Мать вздрогнула и склонилась над работой. Пенеску оборвал смех.
— И все-таки в течение месяца
«Возможно, — после короткой паузы холодно и сдержанно произнесла мать. — Довольно часто эту компенсацию мы находим слишком поздно».
По губам Пенеску скользнула едва заметная пренебрежительная улыбка. Закинув ногу на ногу и устремив безразличный взгляд на носок ботинка, он возразил ей:
«Я не понимаю этого выражения: слишком поздно! Оно не создано для людей моего круга. Я никогда не слышал подобного выражения. Разве оно существует, сударыня?»
Мать снова посмотрела на него, пытаясь улыбнуться, но нервно опустила голову и быстро проговорила:
«Существуют положения, которые изменить невозможно».
«А почему их нельзя изменить?» — с наигранным простодушием спросил Пенеску.
«Почему? — повторила мать, не глядя на него. — А потому, что когда кончается какое-либо одно состояние, то вновь возникает еще несколько преград».
«Да-а? — протянул Пенеску, словно разговаривая с ребенком. — Поговорим о таких преградах. Это очень интересно».
«Общество является такой преградой», — сказала мать, не поднимая глаз.
«Совершенно верно. Общество — это преграда. Но в данном случае общество — это и есть я. С семнадцатого века в этом отношении ничто не изменилось. Следовательно, хотя преграда и существует, но в данном случае ее нет.
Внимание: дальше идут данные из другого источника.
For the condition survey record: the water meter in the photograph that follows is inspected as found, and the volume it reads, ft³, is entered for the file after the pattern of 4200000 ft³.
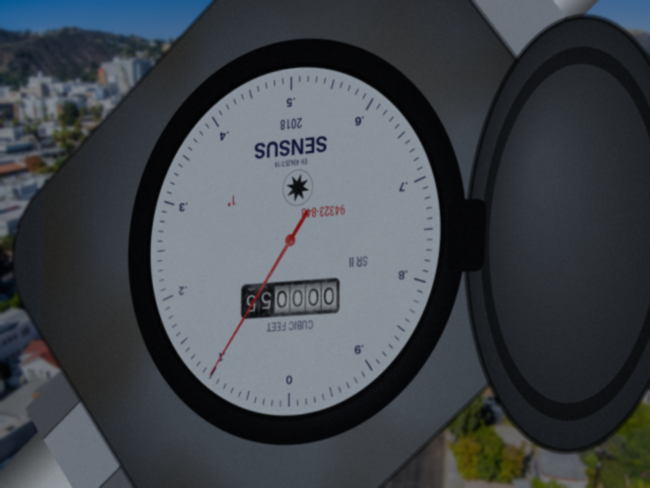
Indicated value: 55.10 ft³
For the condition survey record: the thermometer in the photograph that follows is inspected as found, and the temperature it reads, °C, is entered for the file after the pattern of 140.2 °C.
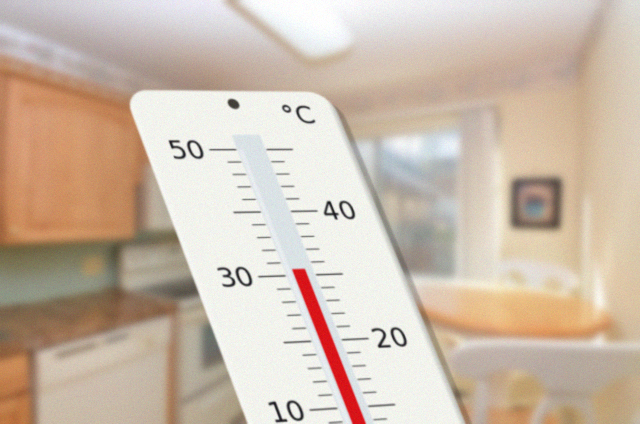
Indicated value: 31 °C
Вы прекрасно знаете, — продолжал Пенеску, слегка наклоняясь к матери, — что это так».
Она инстинктивно подняла на него глаза, но тут же опустила, быстро пробормотав:
«Да, да, общество даже…»
«Общество — это условность, — произнес он с неожиданной мягкостью, которая, казалось, только испугала мою мать. — Общество — это не что иное, как граммофонная труба. Оно ничего не может, кроме как распространять мнения какого-либо одного человека».
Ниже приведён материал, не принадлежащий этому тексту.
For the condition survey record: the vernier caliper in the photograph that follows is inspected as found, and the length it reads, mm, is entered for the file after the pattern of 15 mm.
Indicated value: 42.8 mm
«Хорошо, — криво улыбнулась мать, — но мы-то говорим не о мнении, а о морали, о какой-то…»
«Да, да, — прервал он ее, и нарочитая ласковость его тона, в котором звучало пренебрежение, заставила вздрогнуть меня. — Мораль не что иное, как приказ. Вот я объявляю: все, что ни сделает эта моя рука, — и Пенеску поднял левую руку, — все морально! Вот, пожалуйста! — Он, не вставая, потянулся и отломил с ближайшего куста тонкую веточку. — Пожалуйста! — удовлетворенно откинулся он на спинку кресла, разглядывая ветку. — Совершив какой-нибудь поступок, стала ли рука моральной или аморальной? Конечно, нет! И знаете почему? Потому что это я определяю, каков этот поступок. И вот я хочу, чтобы все содеянное этой рукой считалось моральным».
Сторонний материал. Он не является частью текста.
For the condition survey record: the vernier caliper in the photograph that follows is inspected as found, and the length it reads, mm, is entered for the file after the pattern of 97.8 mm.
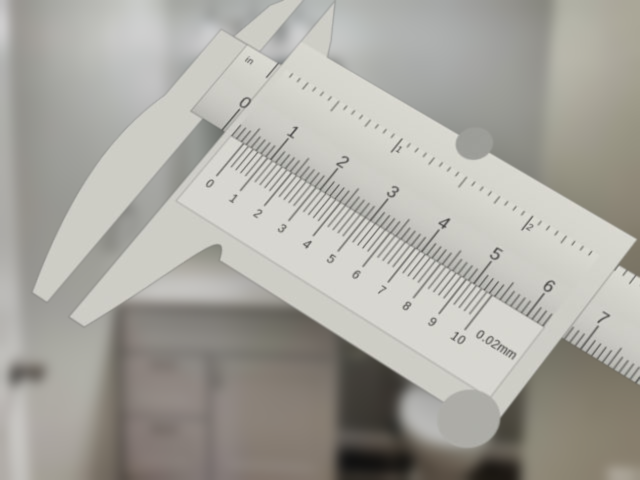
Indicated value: 4.5 mm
«А если кто-то придерживается иного мнения?»
«Другого мнения? Я его убью! — И тут на губах Пенеску заиграла самая привлекательная, самая обезоруживающая улыбка. — Я уничтожу его, и это действие моей руки тоже будет считаться моральным. Разве это не просто до смешного? В подобных вещах люди опасаются слишком пылкого воображения…»
«Вы циник!» — сказала мать, пытаясь быть веселой, но голос плохо ее слушался.
«Циник? — с неподдельным удивлением спросил Пенеску. — В этом вопросе очень трудно быть циником, даже невозможно!»
«Хорошо, хорошо, — быстро, с присущей ей обычно энергией перебила его мать. — Но все-таки существует человек, который питает ко мне сильное чувство и защищает меня…»
«Вполне понятно, существует муж, законный муж, — так же доброжелательно
2
Он мой слуга (франц.).
Заканчивая свою речь, Пенеску пристально смотрел на мою мать с теплой, немного виноватой улыбкой, словно хотел извиниться за то, что вынужден говорить привлекательной женщине эти бесполезные и неприятные слова. Пока он говорил все это, я неотрывно, пристально смотрела на него, он же на меня не взглянул ни разу. Мне казалось, передо мной какая-то чудовищная картина, и страх, охвативший меня, возрос до ужаса: под покровом тихого, ласкового вечера два изменчивых силуэта обменивались фразами и взглядами, а мне казалось, что я вижу дикие корчи двух существ, сцепившихся в кровавой борьбе, невиданную схватку, в которой одно еще до победы было победителем, а другое еще до поражения — уже побежденным.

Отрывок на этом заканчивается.